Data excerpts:
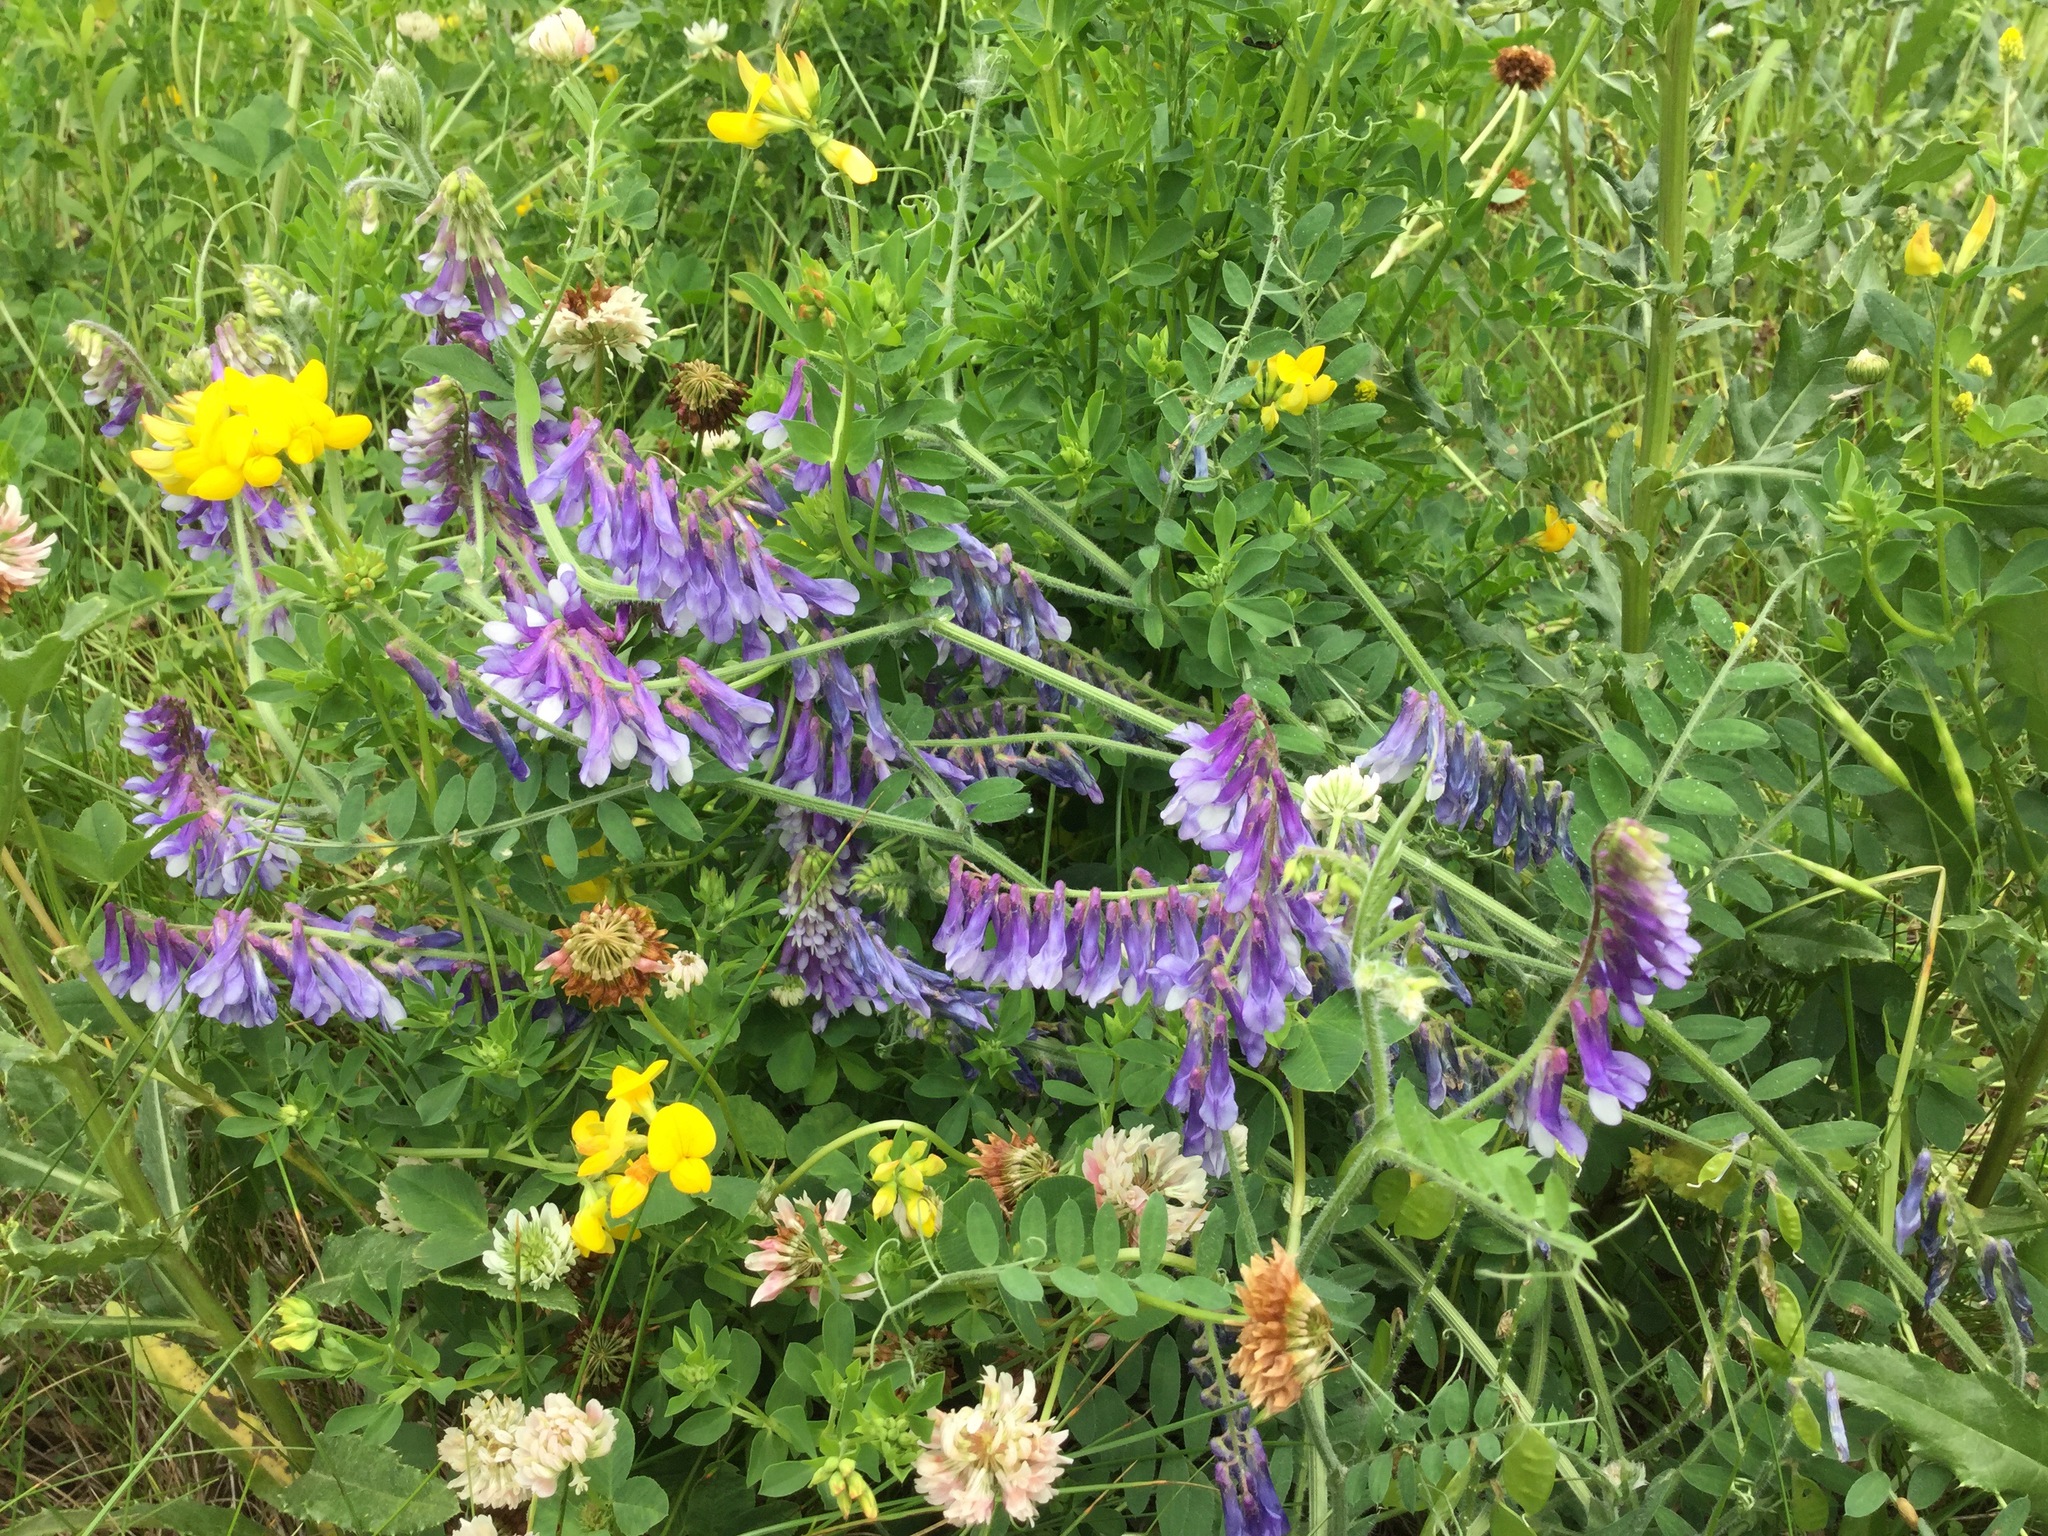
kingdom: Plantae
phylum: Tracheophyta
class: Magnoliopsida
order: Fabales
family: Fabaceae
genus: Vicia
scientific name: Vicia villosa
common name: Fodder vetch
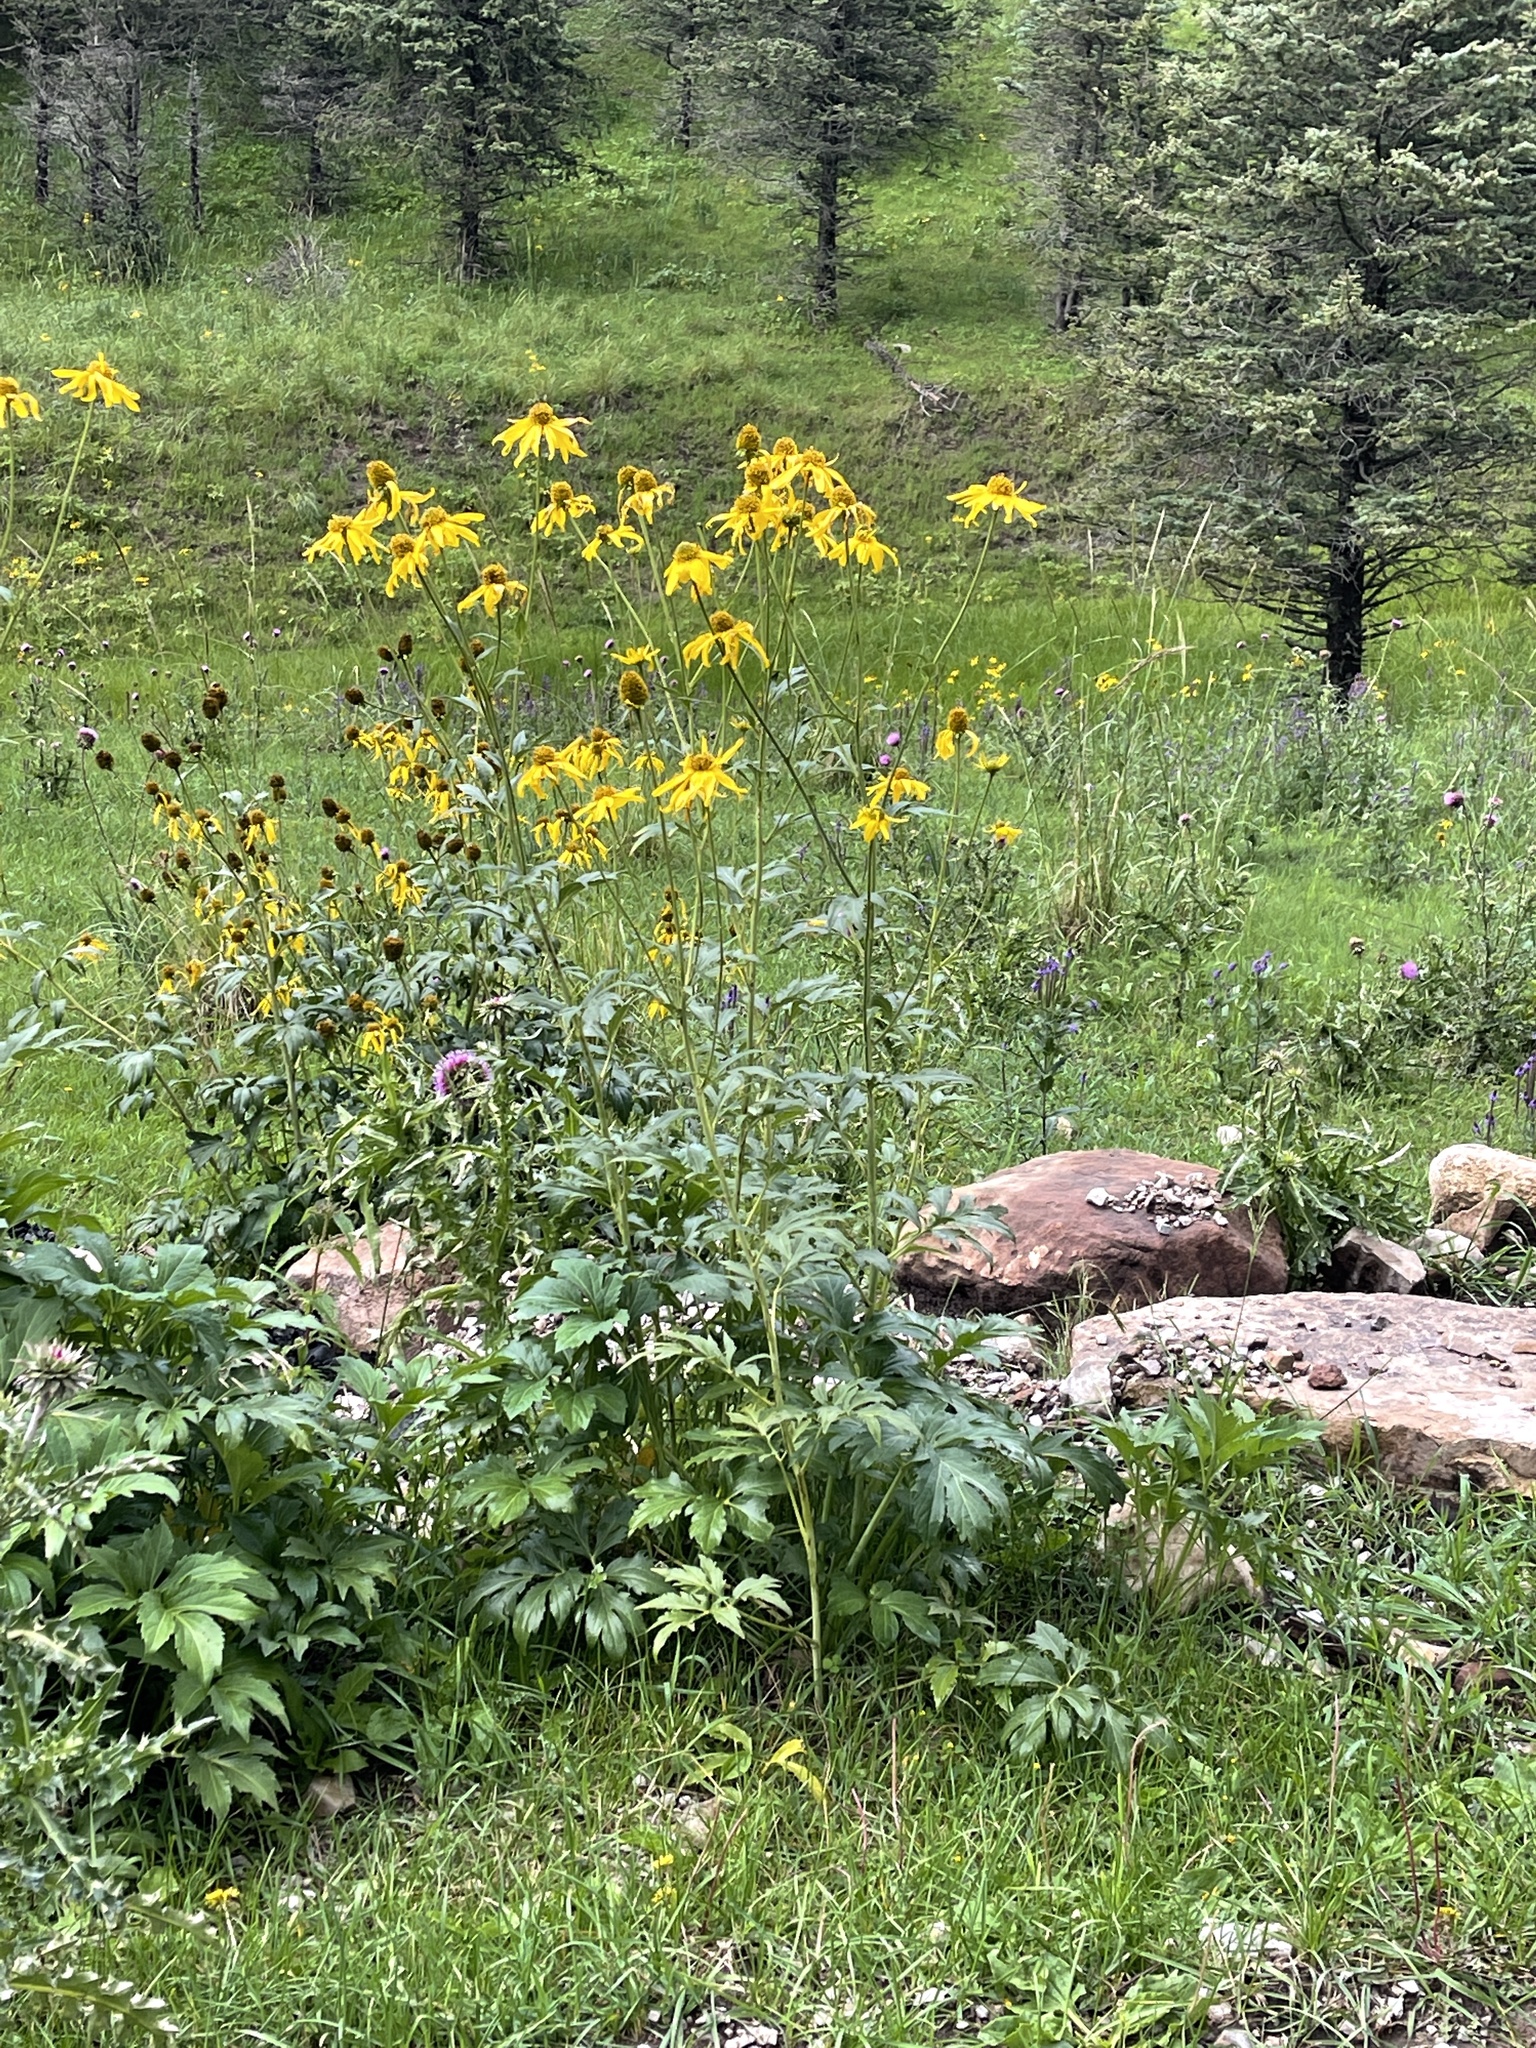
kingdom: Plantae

* Short task
Put everything from the line containing "order: Fabales" down to the end of the material into a JSON list of strings, one string per line. Skip blank lines and leave the pictures out.

* Response
[
  "order: Fabales",
  "family: Fabaceae",
  "genus: Vicia",
  "scientific name: Vicia villosa",
  "common name: Fodder vetch",
  "kingdom: Plantae"
]